[Opening Records for the exercise section]

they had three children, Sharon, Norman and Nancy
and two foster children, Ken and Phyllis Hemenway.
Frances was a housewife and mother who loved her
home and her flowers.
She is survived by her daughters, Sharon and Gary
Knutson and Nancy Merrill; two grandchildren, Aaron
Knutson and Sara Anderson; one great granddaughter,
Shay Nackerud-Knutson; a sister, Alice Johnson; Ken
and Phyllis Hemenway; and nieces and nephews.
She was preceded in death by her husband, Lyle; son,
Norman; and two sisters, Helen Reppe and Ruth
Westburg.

[Closing Records for the exercise section]

What you have to do:
What is needed is a word-for-word copy of all the entries.

Finished exercise:
they had three children, Sharon, Norman and Nancy
and two foster children, Ken and Phyllis Hemenway.
Frances was a housewife and mother who loved her
home and her flowers.
She is survived by her daughters, Sharon and Gary
Knutson and Nancy Merrill; two grandchildren, Aaron
Knutson and Sara Anderson; one great granddaughter,
Shay Nackerud-Knutson; a sister, Alice Johnson; Ken
and Phyllis Hemenway; and nieces and nephews.
She was preceded in death by her husband, Lyle; son,
Norman; and two sisters, Helen Reppe and Ruth
Westburg.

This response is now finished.